A new study shows how an anticancer drug triggers an “outside in” signal that gets it sucked into a cancer cell. The work, published Jan. 29 in Nature Communications, reveals a new signaling mechanism that could be exploited for delivering other drugs. 

Many malignant cancers overexpress a protein called P-cadherin, which is embedded in the cell membrane. Because cancer cells have a lot of P-cadherin sticking out of their surface, the protein has been targeted for drug development. 

Monoclonal antibodies against P-cadherin can carry a drug payload to the cancer cells. It has not been clear, though, exactly how the antibodies attach to P-cadherin or how they get inside the cancer cell once attached. 

Bin Xie and Shipeng Xu, graduate students in biophysics and biomedical engineering at the University of California, Davis, with Professor Sanjeevi Sivasankar, carried out a series of experiments to study binding of antibody CQY684 to P-cadherin in detail. 

P-cadherin is embedded in the cell membrane as a dimer, or matched pair, with P-cadherin on the surface of an adjacent cell. This dimer can exist in two conformations: a more open, “strand-swap” dimer and a cross-shaped, X-dimer. 

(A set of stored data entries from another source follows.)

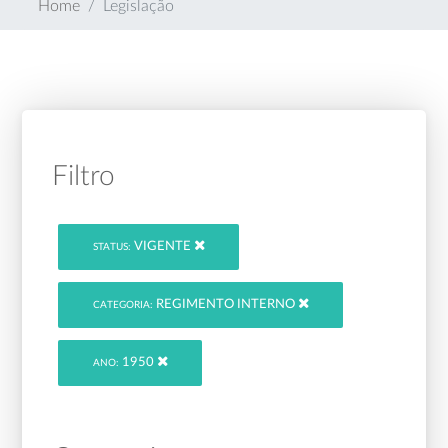
Home
Legislação
Filtro
VIGENTE
STATUS:
REGIMENTO INTERNO
CATEGORIA:
1950
ANO:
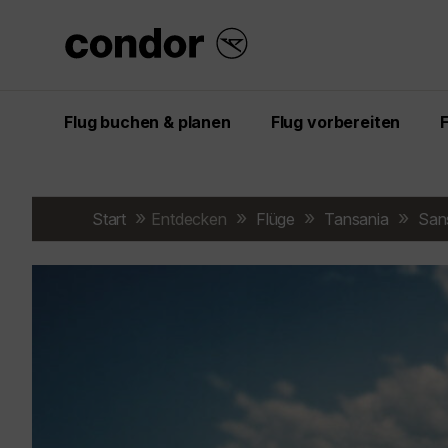
Flug buchen & planen
Flug vorbereiten
Start
Entdecken
Flüge
Tansania
San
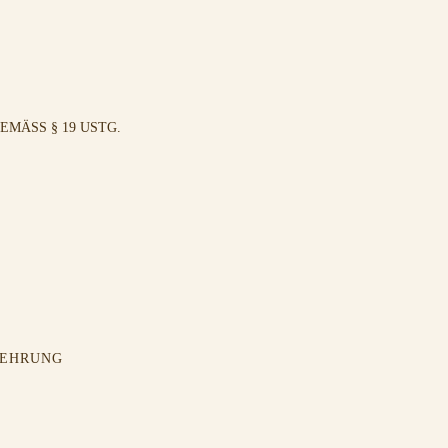
MÄSS § 19 USTG.
LEHRUNG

The researchers found that when the anti-cancer antibody binds to P-cadherin, it locks it into the X-dimer form. The stable X-form then triggers a chemical signal that causes that patch of membrane to be pinched off and sucked into the cell as a tiny bubble. The whole P-cadherin/antibody/drug complex is then sent to a structure called the lysosome to be broken down. 

“Our results establish an outside-in signaling mechanism that provides fundamental insights into how cells regulate adhesion,” the authors wrote. Understanding the binding targets for antibodies against cadherin could help design drugs that exploit this pathway to find and destroy cancer cells.

The work was supported in part by a grant from the National Institutes of Health.